_EXERCISE AIM_. Type out the material below word for word, without the pictures.

_MATERIAL FOR THIS EXERCISE_.
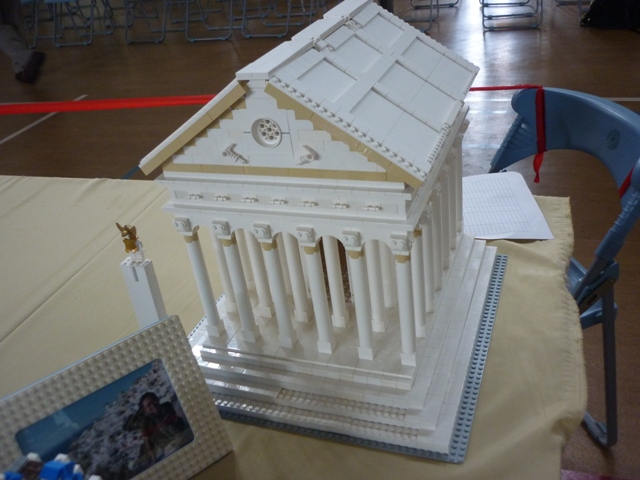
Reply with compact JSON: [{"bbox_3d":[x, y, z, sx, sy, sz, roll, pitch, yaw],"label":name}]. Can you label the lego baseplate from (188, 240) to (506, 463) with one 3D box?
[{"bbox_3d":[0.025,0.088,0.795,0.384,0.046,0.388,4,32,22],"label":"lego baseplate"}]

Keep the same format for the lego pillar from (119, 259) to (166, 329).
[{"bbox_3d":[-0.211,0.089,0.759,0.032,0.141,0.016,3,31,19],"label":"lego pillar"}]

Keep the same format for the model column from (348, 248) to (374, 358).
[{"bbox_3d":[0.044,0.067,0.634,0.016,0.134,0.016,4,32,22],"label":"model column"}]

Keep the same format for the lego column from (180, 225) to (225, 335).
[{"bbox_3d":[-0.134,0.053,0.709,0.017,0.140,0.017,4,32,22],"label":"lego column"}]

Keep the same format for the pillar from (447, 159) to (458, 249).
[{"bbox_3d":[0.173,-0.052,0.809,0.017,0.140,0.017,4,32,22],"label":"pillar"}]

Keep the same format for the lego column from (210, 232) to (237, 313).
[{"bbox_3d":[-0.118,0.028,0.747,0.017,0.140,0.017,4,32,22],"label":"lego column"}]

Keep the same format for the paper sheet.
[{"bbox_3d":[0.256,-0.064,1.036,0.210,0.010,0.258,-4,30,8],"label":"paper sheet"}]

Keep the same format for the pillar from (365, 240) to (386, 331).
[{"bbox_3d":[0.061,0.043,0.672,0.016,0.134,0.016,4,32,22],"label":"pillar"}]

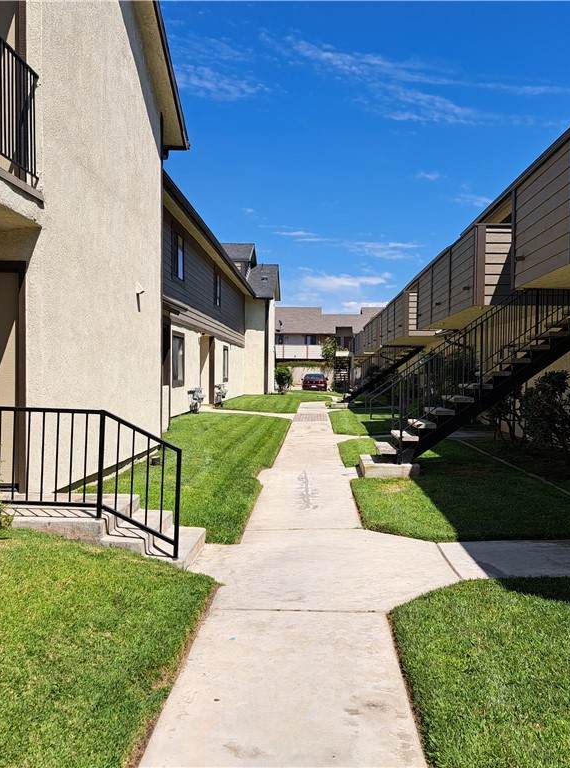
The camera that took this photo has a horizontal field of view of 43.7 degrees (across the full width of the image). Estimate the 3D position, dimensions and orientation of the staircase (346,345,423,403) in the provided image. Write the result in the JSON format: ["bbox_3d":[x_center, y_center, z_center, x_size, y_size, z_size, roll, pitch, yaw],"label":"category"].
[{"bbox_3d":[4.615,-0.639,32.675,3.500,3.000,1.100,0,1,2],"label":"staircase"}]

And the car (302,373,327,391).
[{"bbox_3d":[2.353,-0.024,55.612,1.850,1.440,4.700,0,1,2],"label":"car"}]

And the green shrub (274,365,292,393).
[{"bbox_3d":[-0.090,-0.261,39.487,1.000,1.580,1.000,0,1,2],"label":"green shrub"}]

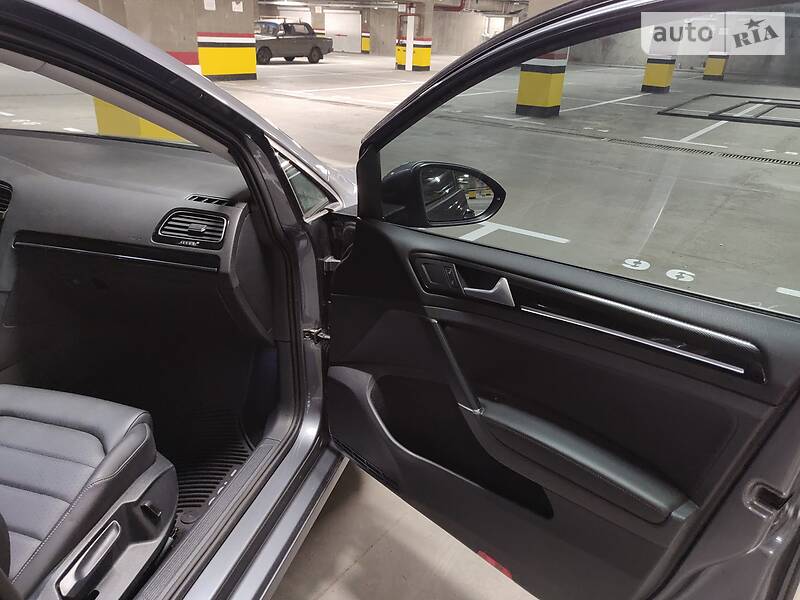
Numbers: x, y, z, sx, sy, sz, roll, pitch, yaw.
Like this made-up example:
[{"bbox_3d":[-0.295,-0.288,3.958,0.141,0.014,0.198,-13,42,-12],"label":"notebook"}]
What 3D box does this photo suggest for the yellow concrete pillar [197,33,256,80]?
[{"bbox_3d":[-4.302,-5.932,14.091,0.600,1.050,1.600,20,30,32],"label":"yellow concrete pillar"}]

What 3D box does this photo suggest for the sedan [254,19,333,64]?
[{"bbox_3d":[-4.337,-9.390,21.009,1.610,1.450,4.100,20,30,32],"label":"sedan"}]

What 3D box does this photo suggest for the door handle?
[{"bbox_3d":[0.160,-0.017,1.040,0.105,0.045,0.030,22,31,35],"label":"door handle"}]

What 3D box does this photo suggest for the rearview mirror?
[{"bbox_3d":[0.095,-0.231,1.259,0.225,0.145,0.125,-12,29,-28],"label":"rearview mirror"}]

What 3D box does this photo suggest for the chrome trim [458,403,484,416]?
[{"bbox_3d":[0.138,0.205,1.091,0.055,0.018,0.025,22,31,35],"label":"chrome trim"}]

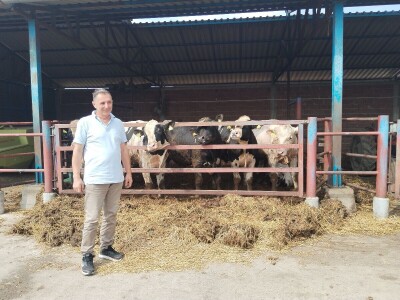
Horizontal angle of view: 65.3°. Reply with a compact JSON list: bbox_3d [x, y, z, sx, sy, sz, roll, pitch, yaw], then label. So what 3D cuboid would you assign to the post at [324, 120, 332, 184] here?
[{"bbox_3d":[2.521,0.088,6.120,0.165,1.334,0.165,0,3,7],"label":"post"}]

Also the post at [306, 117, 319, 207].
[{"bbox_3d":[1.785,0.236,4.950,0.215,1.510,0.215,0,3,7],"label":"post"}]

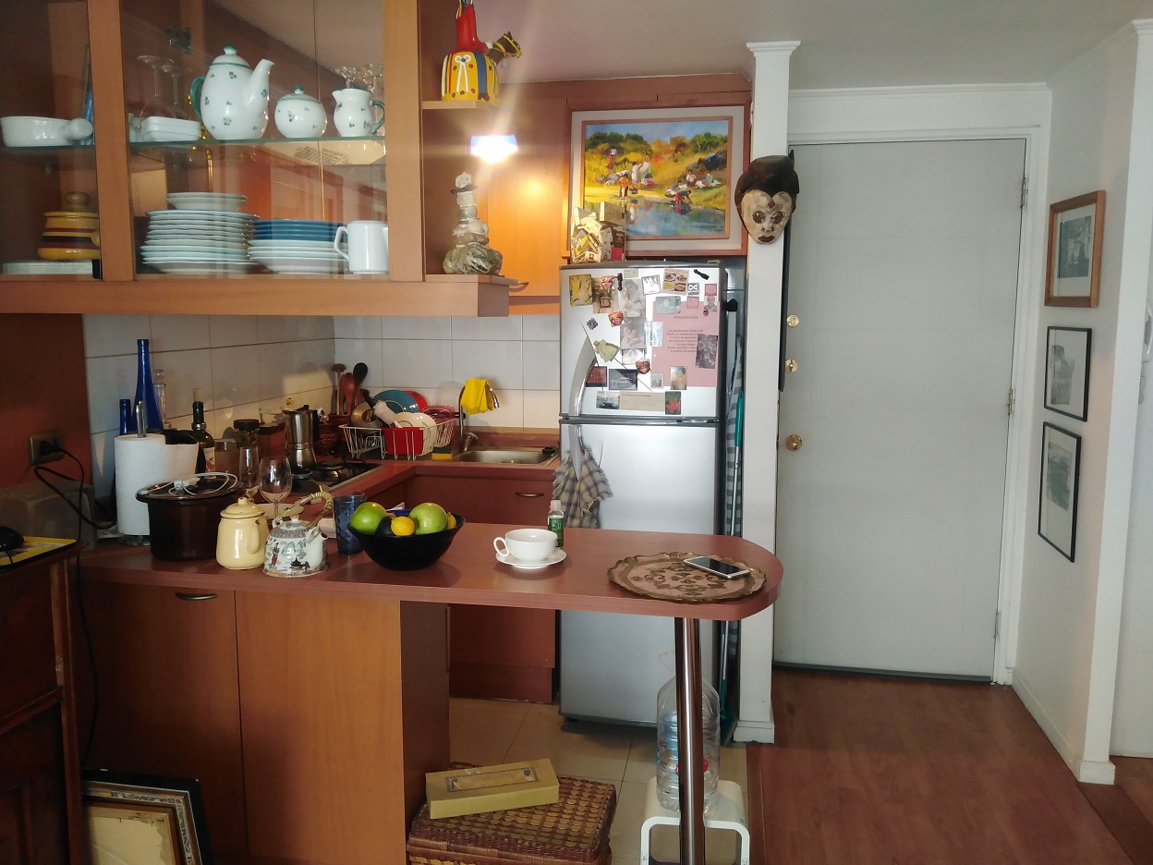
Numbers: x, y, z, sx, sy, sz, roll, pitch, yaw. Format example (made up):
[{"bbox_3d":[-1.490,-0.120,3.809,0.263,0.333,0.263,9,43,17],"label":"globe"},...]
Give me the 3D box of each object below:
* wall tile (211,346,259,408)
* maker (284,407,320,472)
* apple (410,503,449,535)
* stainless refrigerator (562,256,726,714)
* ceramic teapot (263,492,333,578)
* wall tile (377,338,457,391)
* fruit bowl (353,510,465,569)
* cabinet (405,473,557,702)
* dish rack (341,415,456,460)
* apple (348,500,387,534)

_COMPLETED TASK_.
Reply with compact JSON: [{"bbox_3d":[x, y, z, sx, sy, sz, roll, pitch, yaw],"label":name}]. Can you label the lego baseplate from (188, 240) to (506, 463) with one 3D box?
[{"bbox_3d":[0.025,0.088,0.795,0.384,0.046,0.388,4,32,22],"label":"lego baseplate"}]

Keep the same format for the lego pillar from (119, 259) to (166, 329).
[{"bbox_3d":[-0.211,0.089,0.759,0.032,0.141,0.016,3,31,19],"label":"lego pillar"}]

Keep the same format for the model column from (348, 248) to (374, 358).
[{"bbox_3d":[0.044,0.067,0.634,0.016,0.134,0.016,4,32,22],"label":"model column"}]

Keep the same format for the lego column from (180, 225) to (225, 335).
[{"bbox_3d":[-0.134,0.053,0.709,0.017,0.140,0.017,4,32,22],"label":"lego column"}]

Keep the same format for the pillar from (447, 159) to (458, 249).
[{"bbox_3d":[0.173,-0.052,0.809,0.017,0.140,0.017,4,32,22],"label":"pillar"}]

Keep the same format for the lego column from (210, 232) to (237, 313).
[{"bbox_3d":[-0.118,0.028,0.747,0.017,0.140,0.017,4,32,22],"label":"lego column"}]

Keep the same format for the paper sheet.
[{"bbox_3d":[0.256,-0.064,1.036,0.210,0.010,0.258,-4,30,8],"label":"paper sheet"}]

Keep the same format for the pillar from (365, 240) to (386, 331).
[{"bbox_3d":[0.061,0.043,0.672,0.016,0.134,0.016,4,32,22],"label":"pillar"}]

The camera that took this photo has a horizontal field of view of 43.7 degrees (across the full width of the image). Estimate the 3D position, dimensions and orientation of the staircase (346,345,423,403) in the provided image. Write the result in the JSON format: ["bbox_3d":[x_center, y_center, z_center, x_size, y_size, z_size, roll, pitch, yaw],"label":"category"].
[{"bbox_3d":[4.615,-0.639,32.675,3.500,3.000,1.100,0,1,2],"label":"staircase"}]

And the car (302,373,327,391).
[{"bbox_3d":[2.353,-0.024,55.612,1.850,1.440,4.700,0,1,2],"label":"car"}]

And the green shrub (274,365,292,393).
[{"bbox_3d":[-0.090,-0.261,39.487,1.000,1.580,1.000,0,1,2],"label":"green shrub"}]

Numbers: x, y, z, sx, sy, sz, roll, pitch, yaw.
Like this made-up example:
[{"bbox_3d":[-0.295,-0.288,3.958,0.141,0.014,0.198,-13,42,-12],"label":"notebook"}]
What 3D box does this photo suggest for the yellow concrete pillar [197,33,256,80]?
[{"bbox_3d":[-4.302,-5.932,14.091,0.600,1.050,1.600,20,30,32],"label":"yellow concrete pillar"}]

What 3D box does this photo suggest for the sedan [254,19,333,64]?
[{"bbox_3d":[-4.337,-9.390,21.009,1.610,1.450,4.100,20,30,32],"label":"sedan"}]

What 3D box does this photo suggest for the door handle?
[{"bbox_3d":[0.160,-0.017,1.040,0.105,0.045,0.030,22,31,35],"label":"door handle"}]

What 3D box does this photo suggest for the rearview mirror?
[{"bbox_3d":[0.095,-0.231,1.259,0.225,0.145,0.125,-12,29,-28],"label":"rearview mirror"}]

What 3D box does this photo suggest for the chrome trim [458,403,484,416]?
[{"bbox_3d":[0.138,0.205,1.091,0.055,0.018,0.025,22,31,35],"label":"chrome trim"}]

Horizontal angle of view: 65.3°. Reply with a compact JSON list: bbox_3d [x, y, z, sx, sy, sz, roll, pitch, yaw], then label. So what 3D cuboid would you assign to the post at [324, 120, 332, 184] here?
[{"bbox_3d":[2.521,0.088,6.120,0.165,1.334,0.165,0,3,7],"label":"post"}]

Also the post at [306, 117, 319, 207].
[{"bbox_3d":[1.785,0.236,4.950,0.215,1.510,0.215,0,3,7],"label":"post"}]

Numbers: x, y, z, sx, sy, sz, roll, pitch, yaw. Format example (made up):
[{"bbox_3d":[-1.490,-0.120,3.809,0.263,0.333,0.263,9,43,17],"label":"globe"},...]
Give me the 3D box of each object below:
* wall tile (211,346,259,408)
* maker (284,407,320,472)
* apple (410,503,449,535)
* stainless refrigerator (562,256,726,714)
* ceramic teapot (263,492,333,578)
* wall tile (377,338,457,391)
* fruit bowl (353,510,465,569)
* cabinet (405,473,557,702)
* dish rack (341,415,456,460)
* apple (348,500,387,534)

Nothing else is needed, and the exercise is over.